You're seeing multiple contenders in the same arenas funded in parallel—because investors aren't sure which company becomes the gateway, but they're increasingly sure that a gateway exists. Once you believe the loop compounds—usage → data → product → distribution → usage—"too much capital" stops being a coherent objection. Missing the winner isn't a missed return. It's missing the interface.

But the second signal is even stranger: productivity itself is stretching Pareto.

We're watching founders in their twenties build companies that look like empires on timelines that would have sounded absurd a few years ago. Companies like Cursor, Mercor, Lovable. Extremely small teams, insanely fast iteration, growth curves that feel less like startups and more like compression algorithms applied to industries.

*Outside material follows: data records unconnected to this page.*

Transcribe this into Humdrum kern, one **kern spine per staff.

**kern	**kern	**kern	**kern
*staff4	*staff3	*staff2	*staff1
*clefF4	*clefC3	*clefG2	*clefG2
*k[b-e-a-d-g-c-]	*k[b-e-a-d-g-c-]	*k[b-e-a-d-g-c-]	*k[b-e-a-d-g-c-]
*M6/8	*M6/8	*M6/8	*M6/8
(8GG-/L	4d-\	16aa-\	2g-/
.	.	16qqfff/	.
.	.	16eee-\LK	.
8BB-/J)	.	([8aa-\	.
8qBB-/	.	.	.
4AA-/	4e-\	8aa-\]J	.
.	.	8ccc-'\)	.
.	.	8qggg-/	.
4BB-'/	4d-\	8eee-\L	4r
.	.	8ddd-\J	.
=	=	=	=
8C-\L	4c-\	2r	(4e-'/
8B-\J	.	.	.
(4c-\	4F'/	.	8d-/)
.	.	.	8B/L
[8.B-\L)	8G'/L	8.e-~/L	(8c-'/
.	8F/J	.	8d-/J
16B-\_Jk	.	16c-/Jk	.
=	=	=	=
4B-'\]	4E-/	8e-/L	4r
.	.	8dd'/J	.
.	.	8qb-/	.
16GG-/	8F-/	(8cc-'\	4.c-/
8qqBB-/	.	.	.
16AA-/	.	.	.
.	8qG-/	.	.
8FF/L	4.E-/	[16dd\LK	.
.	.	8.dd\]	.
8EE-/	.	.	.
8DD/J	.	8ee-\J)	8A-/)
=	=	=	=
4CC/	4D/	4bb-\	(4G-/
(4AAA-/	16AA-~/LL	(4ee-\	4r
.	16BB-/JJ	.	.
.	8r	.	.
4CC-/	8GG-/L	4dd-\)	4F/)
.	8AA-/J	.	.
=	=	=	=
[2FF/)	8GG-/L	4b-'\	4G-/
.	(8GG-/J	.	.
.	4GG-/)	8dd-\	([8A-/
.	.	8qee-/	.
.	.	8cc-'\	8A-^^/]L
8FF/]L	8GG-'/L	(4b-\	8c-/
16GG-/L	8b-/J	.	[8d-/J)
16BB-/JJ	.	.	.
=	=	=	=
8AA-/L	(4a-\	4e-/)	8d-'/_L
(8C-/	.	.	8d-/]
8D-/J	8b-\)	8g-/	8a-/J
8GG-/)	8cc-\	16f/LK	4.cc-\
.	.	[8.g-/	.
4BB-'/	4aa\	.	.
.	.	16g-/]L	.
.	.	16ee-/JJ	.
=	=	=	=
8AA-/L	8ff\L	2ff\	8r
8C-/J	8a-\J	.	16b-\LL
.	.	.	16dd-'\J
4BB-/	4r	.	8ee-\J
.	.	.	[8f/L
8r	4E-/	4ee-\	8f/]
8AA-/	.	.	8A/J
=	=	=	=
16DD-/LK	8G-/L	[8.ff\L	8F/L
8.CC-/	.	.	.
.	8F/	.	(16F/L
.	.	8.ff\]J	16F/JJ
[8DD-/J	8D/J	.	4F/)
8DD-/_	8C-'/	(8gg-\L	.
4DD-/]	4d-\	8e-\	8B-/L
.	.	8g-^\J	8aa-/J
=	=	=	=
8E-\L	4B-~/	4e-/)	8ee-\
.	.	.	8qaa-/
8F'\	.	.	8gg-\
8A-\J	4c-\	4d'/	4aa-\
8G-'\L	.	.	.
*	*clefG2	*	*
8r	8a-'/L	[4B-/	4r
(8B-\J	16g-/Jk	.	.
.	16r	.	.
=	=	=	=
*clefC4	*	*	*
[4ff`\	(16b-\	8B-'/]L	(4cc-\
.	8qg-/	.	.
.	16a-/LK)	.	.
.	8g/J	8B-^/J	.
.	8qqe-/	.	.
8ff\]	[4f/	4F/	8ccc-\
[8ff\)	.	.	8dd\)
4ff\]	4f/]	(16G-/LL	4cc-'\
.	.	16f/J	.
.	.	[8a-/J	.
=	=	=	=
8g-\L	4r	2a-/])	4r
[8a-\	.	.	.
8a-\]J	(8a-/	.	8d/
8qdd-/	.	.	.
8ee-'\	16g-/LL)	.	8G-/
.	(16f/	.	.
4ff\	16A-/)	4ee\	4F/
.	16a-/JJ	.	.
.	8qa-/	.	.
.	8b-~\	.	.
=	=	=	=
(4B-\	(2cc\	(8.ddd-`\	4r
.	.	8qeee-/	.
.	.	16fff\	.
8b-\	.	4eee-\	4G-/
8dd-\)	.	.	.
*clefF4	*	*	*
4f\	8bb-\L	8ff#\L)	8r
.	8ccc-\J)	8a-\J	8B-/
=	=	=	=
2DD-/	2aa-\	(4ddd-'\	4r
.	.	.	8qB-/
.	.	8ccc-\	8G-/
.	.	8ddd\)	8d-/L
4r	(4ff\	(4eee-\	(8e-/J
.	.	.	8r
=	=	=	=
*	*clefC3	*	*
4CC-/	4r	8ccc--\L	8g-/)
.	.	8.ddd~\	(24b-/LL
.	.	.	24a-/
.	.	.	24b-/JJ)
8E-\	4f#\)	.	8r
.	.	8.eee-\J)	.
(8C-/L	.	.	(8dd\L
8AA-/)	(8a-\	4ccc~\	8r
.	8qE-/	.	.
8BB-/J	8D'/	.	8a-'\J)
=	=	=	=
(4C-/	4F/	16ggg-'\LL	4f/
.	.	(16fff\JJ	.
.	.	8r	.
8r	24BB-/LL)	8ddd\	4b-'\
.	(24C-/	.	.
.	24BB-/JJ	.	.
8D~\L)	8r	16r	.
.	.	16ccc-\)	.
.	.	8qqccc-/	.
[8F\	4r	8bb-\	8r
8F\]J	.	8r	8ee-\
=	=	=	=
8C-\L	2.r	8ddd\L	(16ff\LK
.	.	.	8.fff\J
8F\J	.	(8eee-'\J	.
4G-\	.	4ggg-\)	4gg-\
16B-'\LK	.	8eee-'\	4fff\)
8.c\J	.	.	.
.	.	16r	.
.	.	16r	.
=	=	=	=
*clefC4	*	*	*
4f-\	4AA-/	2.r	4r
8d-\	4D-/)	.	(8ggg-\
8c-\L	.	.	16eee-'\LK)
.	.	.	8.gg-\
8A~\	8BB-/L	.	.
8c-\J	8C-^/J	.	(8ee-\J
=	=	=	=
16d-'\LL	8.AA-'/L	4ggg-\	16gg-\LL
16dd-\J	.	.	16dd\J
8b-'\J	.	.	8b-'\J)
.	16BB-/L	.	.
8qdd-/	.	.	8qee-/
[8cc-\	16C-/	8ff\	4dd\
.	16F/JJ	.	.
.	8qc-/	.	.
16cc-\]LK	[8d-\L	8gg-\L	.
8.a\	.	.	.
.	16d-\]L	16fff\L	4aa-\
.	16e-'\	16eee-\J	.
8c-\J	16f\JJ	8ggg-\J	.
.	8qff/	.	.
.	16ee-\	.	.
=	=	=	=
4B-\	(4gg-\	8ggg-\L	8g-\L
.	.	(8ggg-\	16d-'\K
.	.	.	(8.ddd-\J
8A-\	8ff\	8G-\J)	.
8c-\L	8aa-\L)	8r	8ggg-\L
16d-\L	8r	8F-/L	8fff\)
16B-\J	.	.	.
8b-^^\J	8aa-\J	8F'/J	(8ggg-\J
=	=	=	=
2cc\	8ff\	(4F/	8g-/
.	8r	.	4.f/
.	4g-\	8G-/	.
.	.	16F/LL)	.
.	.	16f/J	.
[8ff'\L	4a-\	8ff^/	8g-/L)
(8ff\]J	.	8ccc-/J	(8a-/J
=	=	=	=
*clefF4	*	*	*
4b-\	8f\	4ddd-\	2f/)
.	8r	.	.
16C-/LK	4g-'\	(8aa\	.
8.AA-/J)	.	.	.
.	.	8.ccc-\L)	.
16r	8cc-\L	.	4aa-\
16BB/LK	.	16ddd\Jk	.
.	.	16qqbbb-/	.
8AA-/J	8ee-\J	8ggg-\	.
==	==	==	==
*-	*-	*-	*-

This is not just "people working harder." It's a fundamental change in the economics of execution.

When model capability rises, the cost of producing a first pass collapses. When retrieval is cheap, learning speed spikes. When iteration loops tighten, output compounds. The people who can run that loop—specify clearly, delegate aggressively, evaluate ruthlessly—start operating on a different slope of the curve.

And once that happens, the distribution doesn't just get more unequal. It gets more extreme.

Capital is concentrating into AI. Productivity is concentrating into a smaller set of builders. And together, they're not just bending Pareto—they're pushing it toward the limit.